Latzman and his colleagues studied brain imaging data and personality ratings for 191 chimpanzees. They examined how individual variations in personality correlated with volume in two regions of the brain’s limbic system widely believed to be associated with emotion: the amygdala and the hippocampus.
“Surprisingly we did not find an association between specific personality traits and the size of the amygdala, even though it has long been considered the emotional center of the brain,” said Latzman. “One potential explanation is that the function of the amygdala may matter more than its structure with regards to personality.”
They found a correlation between increased hippocampal volume and an increase in “alpha” behavior (a tendency to behave in an under-controlled and agonistic way) as well as a decrease in self-regulatory functioning.
“The chimpanzees with greater hippocampal gray matter were more impulsive and more disinhibited,” said Latzman. “This underscores the importance of the hippocampus not only in regulating emotion, but also in the neurobiological foundation of broader dispositional dimensions (such as an alpha disposition) and fine-grained personality traits (such as impulsivity).”
These “alpha” dispositional traits have correlations in humans, where they have been linked to mental health disorders, according to Latzman.
“Our ability to understand the evolutionary basis of these traits may say something about the evolutionary and biological roots of both personality and psychopathology,” he said. “This kind of research could help scientists develop interventions that target the underlying dispositions associated with mental illness.”
Source: Jennifer Rainey Marquez – Georgia State University
Publisher: Organized by NeuroscienceNews.com.
Image Source: NeuroscienceNews.com image is credited to the researchers.
Original Research: Abstract for “Neuroanatomical Correlates of Hierarchical Personality Traits in Chimpanzees: Associations with Limbic Structures” by Robert D. Latzman, Sarah T. Boysen and Steven J. Schapiro in Personality Neuroscience. Published July 4 2018.

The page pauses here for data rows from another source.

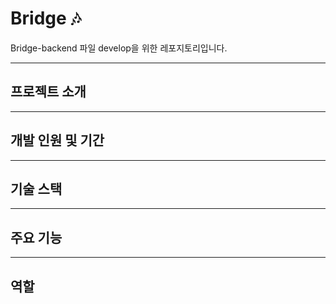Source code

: # Bridge 🎶

Bridge-backend 파일 develop을 위한 레포지토리입니다.

---

## 프로젝트 소개  
<!--  
Bridge는 작곡가와 연주자 즉, 뮤지션들을 서로 매칭시켜 협업이 가능하도록 구현한 웹사이트입니다.  
가입자(뮤지션)들은 해당 웹사이트의 게시글과 실시간 채팅을 통해 시공간 제약 없이 자유롭게 자신의 창작물을 공유하거나 소통할 수 있습니다. 또한 마음에 드는 곡이나 작업물에 대해 협업 의뢰를 하여 하나의 새로운 음악 작품/작업을 제작할 수도 있습니다.  
-->  

---

## 개발 인원 및 기간  
<!--
- 개발 인원: 4명 (BE-2 / FE-2)  
- 개발 기간: 2023.04.06 ~ 2023.06.05  
-->  

---

## 기술 스택  
<!--
**Backend**: Java, JavaScript, Spring Boot, Spring Data JPA, MyBatis, Redis  
**Frontend**: React, HTML, CSS  
**Database**: MySQL  
**Etc**: Gradle, GitHub  
-->  

---

## 주요 기능
<!--
- 소셜 로그인  
- Redis 활용 이메일 기반 인증  
- 회원가입 / 로그인  
- 실시간 채팅  
- 포인트 충전 / 결제 시스템  
- 음원 분리 및 Jam 🎵  
-->

---

## 역할   
<!--
- 회원가입 및 이메일 인증 / 소셜 로그인  
- 결제 내역 페이지   
- 팁 게시판 및 댓글    
- 실시간 채팅  
-->
<!--
## 역할
- 회원가입, 로그인
- 업체 등록 및 상세페이지 제작
    - 업체 소개 & 첨부파일(이미지)등록
    - 리뷰 리스트
    - 별점, 평점 기능 추가
-->








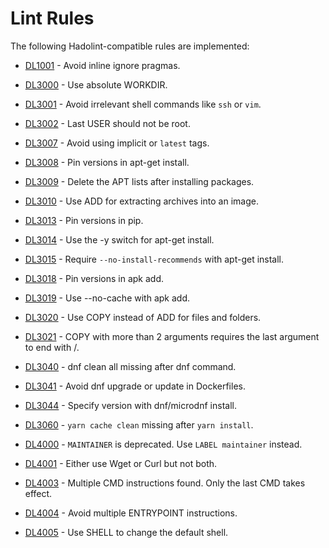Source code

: # Lint Rules

The following Hadolint-compatible rules are implemented:

- [DL1001](DL1001.md) - Avoid inline ignore pragmas.

- [DL3000](DL3000.md) - Use absolute WORKDIR.
- [DL3001](DL3001.md) - Avoid irrelevant shell commands like `ssh` or `vim`.
- [DL3002](DL3002.md) - Last USER should not be root.
- [DL3007](DL3007.md) - Avoid using implicit or `latest` tags.
- [DL3008](DL3008.md) - Pin versions in apt-get install.
- [DL3009](DL3009.md) - Delete the APT lists after installing packages.

- [DL3010](DL3010.md) - Use ADD for extracting archives into an image.
- [DL3013](DL3013.md) - Pin versions in pip.
- [DL3014](DL3014.md) - Use the -y switch for apt-get install.
- [DL3015](DL3015.md) - Require `--no-install-recommends` with apt-get install.
- [DL3018](DL3018.md) - Pin versions in apk add.
- [DL3019](DL3019.md) - Use --no-cache with apk add.

- [DL3020](DL3020.md) - Use COPY instead of ADD for files and folders.
- [DL3021](DL3021.md) - COPY with more than 2 arguments requires the last argument to end with /.

- [DL3040](DL3040.md) - dnf clean all missing after dnf command.

- [DL3041](DL3041.md) - Avoid dnf upgrade or update in Dockerfiles.
- [DL3044](DL3044.md) - Specify version with dnf/microdnf install.
- [DL3060](DL3060.md) - `yarn cache clean` missing after `yarn install`.


- [DL4000](DL4000.md) - `MAINTAINER` is deprecated. Use `LABEL maintainer` instead.
- [DL4001](DL4001.md) - Either use Wget or Curl but not both.
- [DL4003](DL4003.md) - Multiple CMD instructions found. Only the last CMD takes effect.
- [DL4004](DL4004.md) - Avoid multiple ENTRYPOINT instructions.
- [DL4005](DL4005.md) - Use SHELL to change the default shell.

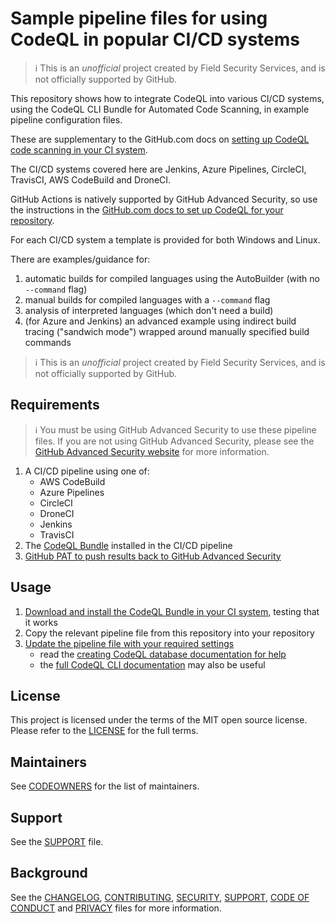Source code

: # Sample pipeline files for using CodeQL in popular CI/CD systems

> ℹ️ This is an _unofficial_ project created by Field Security Services, and is not officially supported by GitHub.

This repository shows how to integrate CodeQL into various CI/CD systems, using the CodeQL CLI Bundle for Automated Code Scanning, in example pipeline configuration files.

These are supplementary to the GitHub.com docs on [setting up CodeQL code scanning in your CI system](https://docs.github.com/en/enterprise-cloud@latest/code-security/code-scanning/using-codeql-code-scanning-with-your-existing-ci-system/about-codeql-code-scanning-in-your-ci-system).

The CI/CD systems covered here are Jenkins, Azure Pipelines, CircleCI, TravisCI, AWS CodeBuild and DroneCI.

GitHub Actions is natively supported by GitHub Advanced Security, so use the instructions in the [GitHub.com docs to set up CodeQL for your repository](https://docs.github.com/en/enterprise-cloud@latest/code-security/code-scanning/automatically-scanning-your-code-for-vulnerabilities-and-errors/customizing-code-scanning).

For each CI/CD system a template is provided for both Windows and Linux.

There are examples/guidance for:

1. automatic builds for compiled languages using the AutoBuilder (with no `--command` flag)
2. manual builds for compiled languages with a `--command` flag
3. analysis of interpreted languages (which don't need a build)
4. (for Azure and Jenkins) an advanced example using indirect build tracing ("sandwich mode") wrapped around manually specified build commands

> ℹ️ This is an _unofficial_ project created by Field Security Services, and is not officially supported by GitHub.

## Requirements

> ℹ️ You must be using GitHub Advanced Security to use these pipeline files. If you are not using GitHub Advanced Security, please see the [GitHub Advanced Security website](https://github.com/features/security) for more information.

1. A CI/CD pipeline using one of:
    * AWS CodeBuild
    * Azure Pipelines
    * CircleCI
    * DroneCI
    * Jenkins
    * TravisCI
2. The [CodeQL Bundle](https://github.com/github/codeql-action/releases) installed in the CI/CD pipeline
3. [GitHub PAT to push results back to GitHub Advanced Security](https://docs.github.com/en/code-security/code-scanning/using-codeql-code-scanning-with-your-existing-ci-system/configuring-codeql-cli-in-your-ci-system#uploading-results-to-github)

## Usage

1. [Download and install the CodeQL Bundle in your CI system](https://docs.github.com/en/enterprise-cloud@latest/code-security/code-scanning/using-codeql-code-scanning-with-your-existing-ci-system/installing-codeql-cli-in-your-ci-system), testing that it works
2. Copy the relevant pipeline file from this repository into your repository
3. [Update the pipeline file with your required settings](https://docs.github.com/en/enterprise-cloud@latest/code-security/code-scanning/using-codeql-code-scanning-with-your-existing-ci-system/configuring-codeql-cli-in-your-ci-system)
    * read the [creating CodeQL database documentation for help](https://codeql.github.com/docs/codeql-cli/manual/database-create/)
    * the [full CodeQL CLI documentation](https://docs.github.com/en/enterprise-cloud@latest/code-security/codeql-cli/using-the-codeql-cli/about-the-codeql-cli) may also be useful

## License

This project is licensed under the terms of the MIT open source license. Please refer to the [LICENSE](LICENSE) for the full terms.

## Maintainers

See [CODEOWNERS](CODEOWNERS) for the list of maintainers.

## Support

See the [SUPPORT](SUPPORT.md) file.

## Background

See the [CHANGELOG](CHANGELOG.md), [CONTRIBUTING](CONTRIBUTING.md), [SECURITY](SECURITY.md), [SUPPORT](SUPPORT.md), [CODE OF CONDUCT](CODE_OF_CONDUCT.md) and [PRIVACY](PRIVACY.md) files for more information.
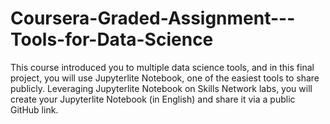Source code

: # Coursera-Graded-Assignment---Tools-for-Data-Science
This course introduced you to multiple data science tools, and in this final project, you will use Jupyterlite Notebook, one of the easiest tools to share publicly.   Leveraging Jupyterlite Notebook on Skills Network labs, you will create your Jupyterlite Notebook (in English) and share it via a public GitHub link.
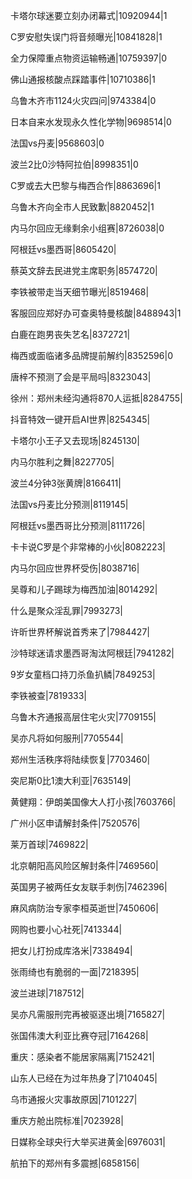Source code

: 卡塔尔球迷要立刻办闭幕式|10920944|1

C罗安慰失误门将音频曝光|10841828|1

全力保障重点物资运输畅通|10759397|0

佛山通报核酸点踩踏事件|10710386|1

乌鲁木齐市1124火灾四问|9743384|0

日本自来水发现永久性化学物|9698514|0

法国vs丹麦|9568603|0

波兰2比0沙特阿拉伯|8998351|0

C罗或去大巴黎与梅西合作|8863696|1

乌鲁木齐向全市人民致歉|8820452|1

内马尔回应无缘剩余小组赛|8726038|0

阿根廷vs墨西哥|8605420|

蔡英文辞去民进党主席职务|8574720|

李铁被带走当天细节曝光|8519468|

客服回应郑好办可查奥特曼核酸|8488943|1

白鹿在跑男丧失艺名|8372721|

梅西或面临诸多品牌提前解约|8352596|0

唐梓不预测了会是平局吗|8323043|

徐州：郑州未经沟通将870人运抵|8284755|

抖音特效一键开启AI世界|8254345|

卡塔尔小王子又去现场|8245130|

内马尔胜利之舞|8227705|

波兰4分钟3张黄牌|8166411|

法国vs丹麦比分预测|8119145|

阿根廷vs墨西哥比分预测|8111726|

卡卡说C罗是个非常棒的小伙|8082223|

内马尔回应世界杯受伤|8038716|

吴尊和儿子踢球为梅西加油|8014292|

什么是聚众淫乱罪|7993273|

许昕世界杯解说首秀来了|7984427|

沙特球迷请求墨西哥淘汰阿根廷|7941282|

9岁女童档口持刀杀鱼扒鳞|7849253|

李铁被查|7819333|

乌鲁木齐通报高层住宅火灾|7709155|

吴亦凡将如何服刑|7705544|

郑州生活秩序将陆续恢复|7703460|

突尼斯0比1澳大利亚|7635149|

黄健翔：伊朗美国像大人打小孩|7603766|

广州小区申请解封条件|7520576|

莱万首球|7469822|

北京朝阳高风险区解封条件|7469560|

英国男子被两任女友联手刺伤|7462396|

麻风病防治专家李桓英逝世|7450606|

网购也要小心社死|7413344|

把女儿打扮成库洛米|7338494|

张雨绮也有脆弱的一面|7218395|

波兰进球|7187512|

吴亦凡需服刑完再被驱逐出境|7165827|

张国伟澳大利亚比赛夺冠|7164268|

重庆：感染者不能居家隔离|7152421|

山东人已经在为过年热身了|7104045|

乌市通报火灾事故原因|7101227|

重庆方舱出院标准|7023928|

日媒称全球央行大举买进黄金|6976031|

航拍下的郑州有多震撼|6858156|

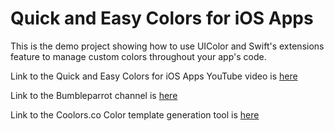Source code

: # Quick and Easy Colors for iOS Apps
This is the demo project showing how to use UIColor and Swift's extensions feature to manage custom colors throughout your app's code.

Link to the Quick and Easy Colors for iOS Apps YouTube video is [here](https://youtube.com "Quick and Easy Colors for iOS Apps")

Link to the Bumbleparrot channel is [here](https://www.youtube.com/channel/UCoIBpoU4p5XdptaoeD6RUIg "Bumbleparrot YouTube Channel")

Link to the Coolors.co Color template generation tool is [here](https://coolors.co/74d3ae-678d58-a6c48a-f6e7cb-dd9787 "Coolors.co Color Generation")

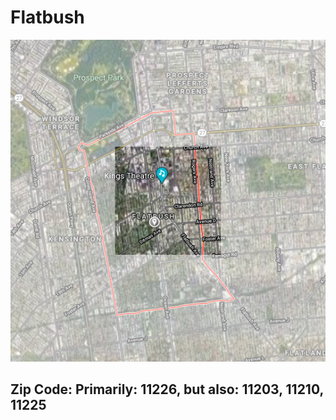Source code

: 

# Flatbush
![alt text](flatbushmap2.png "Logo Title Text 1")
## Zip Code: Primarily: 11226, but also: 11203, 11210, 11225
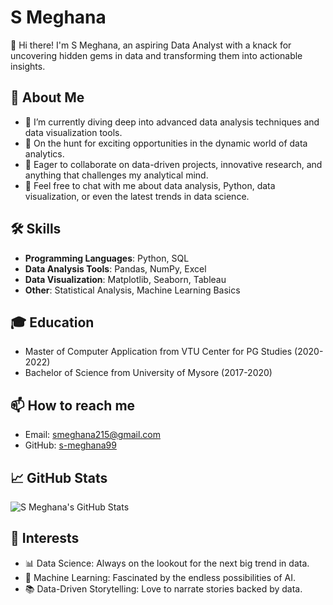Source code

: # S Meghana

👋 Hi there! I'm S Meghana, an aspiring Data Analyst with a knack for uncovering hidden gems in data and transforming them into actionable insights.

## 🚀 About Me
- 🌱 I’m currently diving deep into advanced data analysis techniques and data visualization tools.
- 💼 On the hunt for exciting opportunities in the dynamic world of data analytics.
- 👯 Eager to collaborate on data-driven projects, innovative research, and anything that challenges my analytical mind.
- 💬 Feel free to chat with me about data analysis, Python, data visualization, or even the latest trends in data science.

## 🛠 Skills
- **Programming Languages**: Python, SQL
- **Data Analysis Tools**: Pandas, NumPy, Excel
- **Data Visualization**: Matplotlib, Seaborn, Tableau
- **Other**: Statistical Analysis, Machine Learning Basics

## 🎓 Education
- Master of Computer Application from VTU Center for PG Studies (2020-2022)
- Bachelor of Science from University of Mysore (2017-2020)

## 📫 How to reach me
- Email: smeghana215@gmail.com
- GitHub: [s-meghana99](https://github.com/s-meghana99)

## 📈 GitHub Stats
![S Meghana's GitHub Stats](https://github-readme-stats.vercel.app/api?username=s-meghana99&show_icons=true&theme=radical)

## 💖 Interests
- 📊 Data Science: Always on the lookout for the next big trend in data.
- 🤖 Machine Learning: Fascinated by the endless possibilities of AI.
- 📚 Data-Driven Storytelling: Love to narrate stories backed by data.

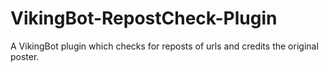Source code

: VikingBot-RepostCheck-Plugin
============================

A VikingBot plugin which checks for reposts of urls and credits the original poster.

Neuroanatomical Correlates of Hierarchical Personality Traits in Chimpanzees: Associations with Limbic Structures
A converging literature has revealed the existence of a set of largely consistent, hierarchically organized personality traits, that is broader traits are able to be differentiated into more fine-grained traits, in both humans and chimpanzees. Despite recent work suggesting a neural basis to personality in chimpanzees, little is known with regard to the involvement of limbic structures (i.e., amygdala and hippocampus), which are thought to play important roles in emotion. Using saved maximum likelihood estimated exploratory factor scores (two to five factors) in the context of a series of path analyses, the current study examined associations among personality dimensions across various levels of the personality hierarchy and individual variability of amygdala and hippocampal grey matter (GM) volume in a sample of captive chimpanzees (N=191). Whereas results revealed no association between personality dimensions and amygdala volume, a more nuanced series of associations emerged between hippocampal GM volume and personality dimensions at various levels of the hierarchy. Hippocampal GM volume associated most notably with Alpha (a dimension reflecting a tendency to behave in an undercontrolled and agonistic way) at the most basic two-factor level of the hierarchy; associated positively with Disinhibition at the next level of the hierarchy (“Big Three”); and finally, associated positively with Impulsivity at the most fine-grained level (“five-factor model”) of the hierarchy. Findings underscore the importance of the hippocampus in the neurobiological foundation of personality, with support for its regulatory role of emotion. Further, results suggest the importance of the distinction between structure and function, particularly with regard to the amygdala.